Syntax of Refresh Metadata for partitions

Hello,

I’m testing the usage of manual refresh metadata for specific partitions. My datasets has four partition levels (dir0, dir1, dir2, dir3 - year, month, day, hour). There is any way to refresh metadata for a specific month or day? For example like this:

ALTER TABLE "mydataset" REFRESH METADATA FOR PARTITIONS ( "dir0" = '2021' AND "dir1" = 'November' AND "dir2" = '8');

or

ALTER TABLE "mydataset" REFRESH METADATA FOR PARTITIONS ( "dir0" = '2021' AND "dir1" = 'November' AND "dir1" = 'October');

I have tested, but this is not the correct syntax and I don’t found any example of usage with more than one partition level.

Try comma separated values, like:

ALTER TABLE "mydataset" REFRESH METADATA FOR PARTITIONS ("dir0" = '2021', "dir1" = 'November', "dir2" = '01', "dir3" = '01');
ALTER TABLE "mydataset" REFRESH METADATA FOR PARTITIONS ("dir0" = '2021', "dir1" = 'October', "dir2" = '01', "dir3" = '01');

Note that a command must include all partition levels.

Thanks, @lenoyjacob!

This syntax did not give an execution error, but seems this is refreshing metadata for all dataset. For example, I have run this command:

ALTER TABLE "mydataset" REFRESH METADATA FOR PARTITIONS ( "dir0" = '2021',  "dir1" = 'November', "dir2" = '9', "dir3" = '11');

But the metadata for partition 2021/November/9/12 was also refreshed. Furthermore, the execution time for this refresh was very like to a commom refresh (without specify the partition). This behavior was repeated 3 times with another partitions, so that seems not the expected behavior.

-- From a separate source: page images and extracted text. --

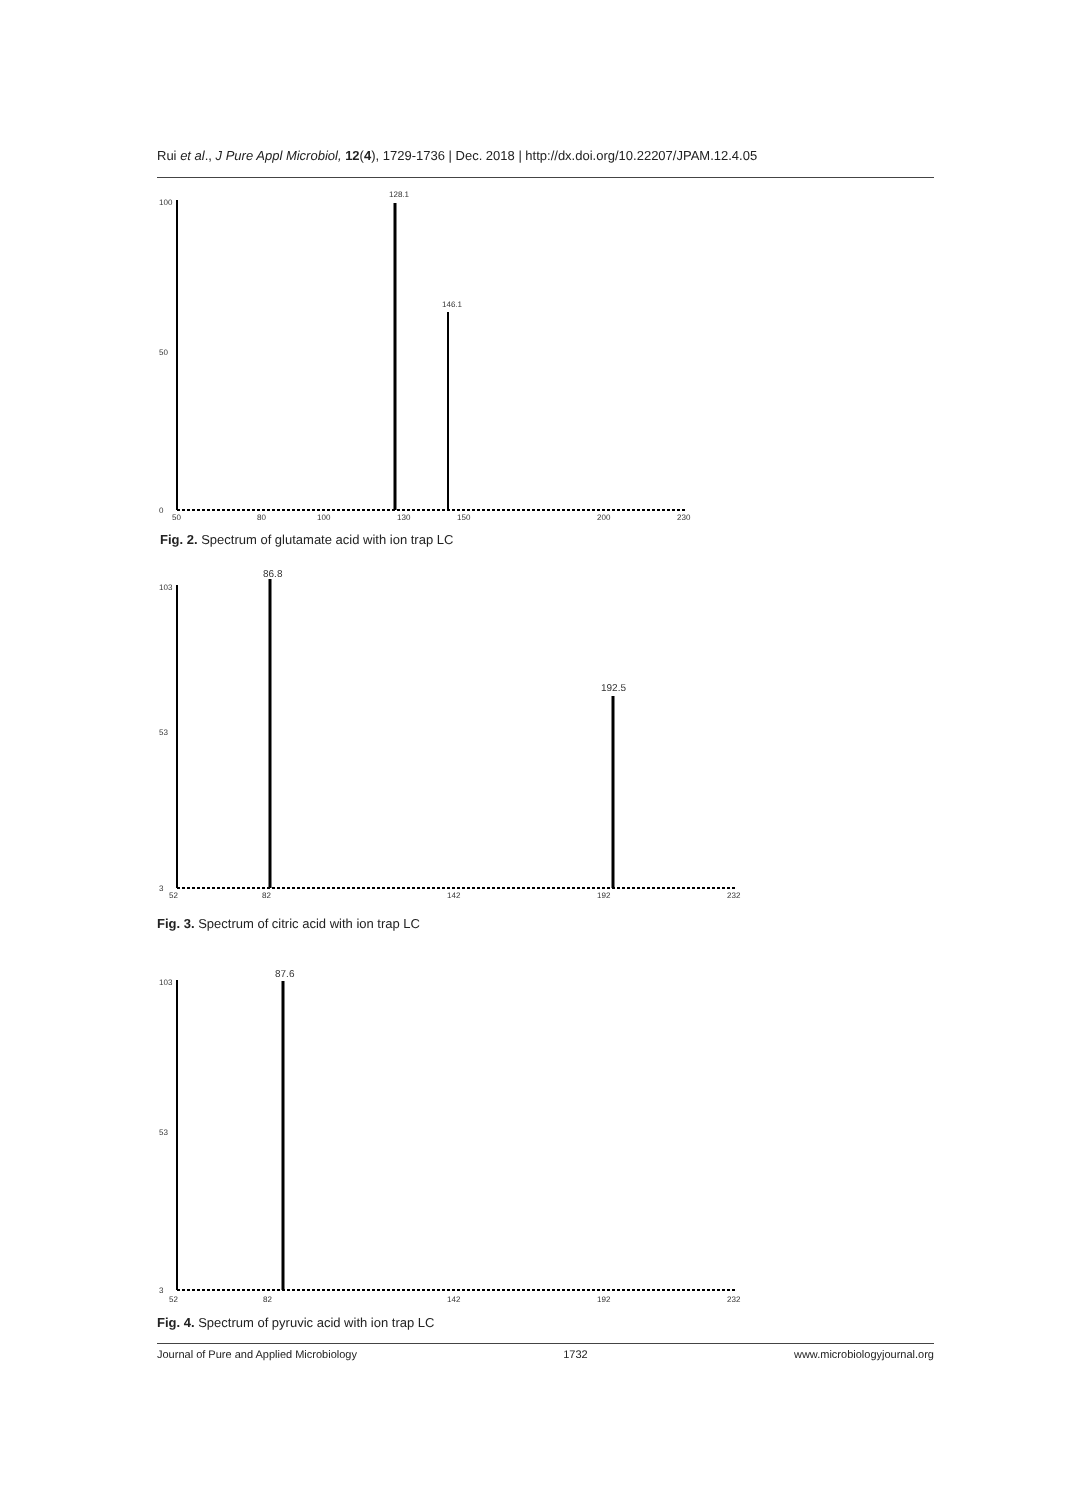Rui et al., J Pure Appl Microbiol, 12(4), 1729-1736 | Dec. 2018 | http://dx.doi.org/10.22207/JPAM.12.4.05
128.1
146.1
100
50
0
50
80
100
130
150
200
230
Fig. 2. Spectrum of glutamate acid with ion trap LC
86.8
192.5
103
53
3
52
82
142
192
232
Fig. 3. Spectrum of citric acid with ion trap LC
87.6
103
53
3
52
82
142
192
232
Fig. 4. Spectrum of pyruvic acid with ion trap LC
Journal of Pure and Applied Microbiology 1732 www.microbiologyjournal.org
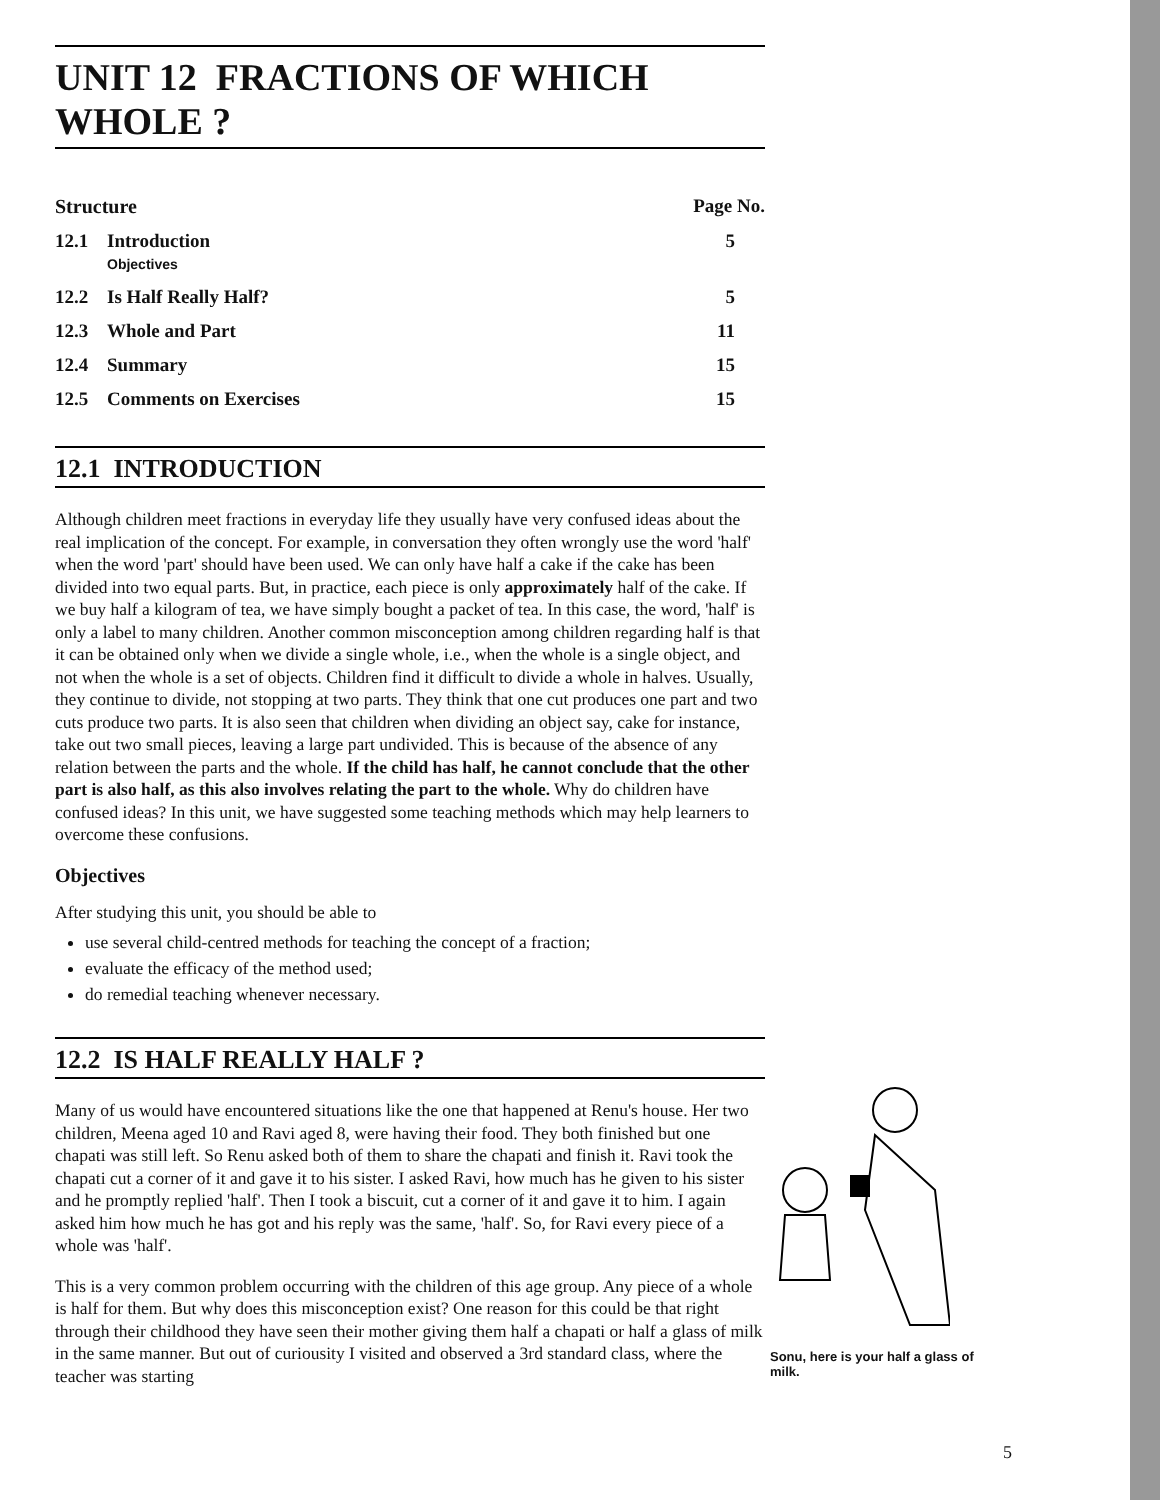UNIT 12 FRACTIONS OF WHICH WHOLE ?
| Structure | | Page No. |
| --- | --- | --- |
| 12.1 | Introduction Objectives | 5 |
| 12.2 | Is Half Really Half? | 5 |
| 12.3 | Whole and Part | 11 |
| 12.4 | Summary | 15 |
| 12.5 | Comments on Exercises | 15 |
12.1 INTRODUCTION
Although children meet fractions in everyday life they usually have very confused ideas about the real implication of the concept. For example, in conversation they often wrongly use the word 'half' when the word 'part' should have been used. We can only have half a cake if the cake has been divided into two equal parts. But, in practice, each piece is only approximately half of the cake. If we buy half a kilogram of tea, we have simply bought a packet of tea. In this case, the word, 'half' is only a label to many children. Another common misconception among children regarding half is that it can be obtained only when we divide a single whole, i.e., when the whole is a single object, and not when the whole is a set of objects. Children find it difficult to divide a whole in halves. Usually, they continue to divide, not stopping at two parts. They think that one cut produces one part and two cuts produce two parts. It is also seen that children when dividing an object say, cake for instance, take out two small pieces, leaving a large part undivided. This is because of the absence of any relation between the parts and the whole. If the child has half, he cannot conclude that the other part is also half, as this also involves relating the part to the whole. Why do children have confused ideas? In this unit, we have suggested some teaching methods which may help learners to overcome these confusions.
Objectives
After studying this unit, you should be able to
use several child-centred methods for teaching the concept of a fraction;
evaluate the efficacy of the method used;
do remedial teaching whenever necessary.
12.2 IS HALF REALLY HALF ?
Many of us would have encountered situations like the one that happened at Renu's house. Her two children, Meena aged 10 and Ravi aged 8, were having their food. They both finished but one chapati was still left. So Renu asked both of them to share the chapati and finish it. Ravi took the chapati cut a corner of it and gave it to his sister. I asked Ravi, how much has he given to his sister and he promptly replied 'half'. Then I took a biscuit, cut a corner of it and gave it to him. I again asked him how much he has got and his reply was the same, 'half'. So, for Ravi every piece of a whole was 'half'.
This is a very common problem occurring with the children of this age group. Any piece of a whole is half for them. But why does this misconception exist? One reason for this could be that right through their childhood they have seen their mother giving them half a chapati or half a glass of milk in the same manner. But out of curiousity I visited and observed a 3rd standard class, where the teacher was starting
Sonu, here is your half a glass of milk.
5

@eduardoslopes The background refresh would refresh all new partitions and all changed partitions. Is it possible the background metadata refresh would have completed before your ALTER PDS?

@balaji.ramaswamy I think this is not happening, because I have changed the metadata refresh interval to 24 hours to avoid this possibility. As I have tried to do manual refresh several times, I think this is not possible.

@lenoyjacob @balaji.ramaswamy Have you any idea how to solve that?

Hey @eduardoslopes. I’m unable to reproduce what you are seeing. I’ve got a dataset with two sets of partitions 2021/09/29/14 and 2021/09/30/14.

Check count of existing records:

It’s got 5000 records per partition. Let’s add a new parquet file to both partitions via AWS S3.

Let’s refresh metadata only 2021/09/29/14. Expectation is to see only the count for this partition to increase.

Check count again.

As you can see only the count in 2021/09/29/14 changed. The other partition count remained the same despite adding a new file.

Hello @eduardoslopes,

I had similar issues. For me, the root cause was that I was testing the functionality in a local container with distStorage set to “local”. Incremental metadata refresh only works if you’re using a non-local distStorage location (Dremio stores the Iceberg metadata there).
Unfortunately, the syntax works fine, there is no error thrown, but the behavior is just not what you’d expect.

Thanks, Tim

@tid Thanks a lot for catching that,

@eduardoslopes That is correct, to benefit all features of unlimited splits and Iceberg data, the metadata or dist store needs to got to a distributed storage liek S3/HDFS/Azure Storage

Thanks @lenoyjacob @tid @balaji.ramaswamy,

My test enviroment are already using distStorage to a S3 bucket. Maybe my issue is because my data are json formatted. That makes sense? Are this features available only for iceberg formatted datasets?

Hi @eduardoslopes,

that is most likely the root cause.
The release notes (Dremio) say:

(quoting)
When preview access is activated, the split limitation is removed for the following types of datasets:

  • FileSystem sources (S3, ADLS, HDFS) using:
    • Parquet formatted tables
    • Iceberg formatted tables
    • Delta Lake formatted tables
  • Hive sources (Hive 2 and Hive 3) using:
    • Parquet formatted tables
    • Avro formatted tables
    • ORC formatted tables (non-transactional only)

(end of quote)

Best regards, Tim

Thanks @tid,

This is probably the problem, but the release notes did not correlate the section Unlimited Splits with the section that explain about manual metadata refresh. So I thought there was no dependency between the features.

@balaji.ramaswamy @tid @lenoyjacob there is any plan to implement this metadata refresh improvements also for json formatted datasets on future versions?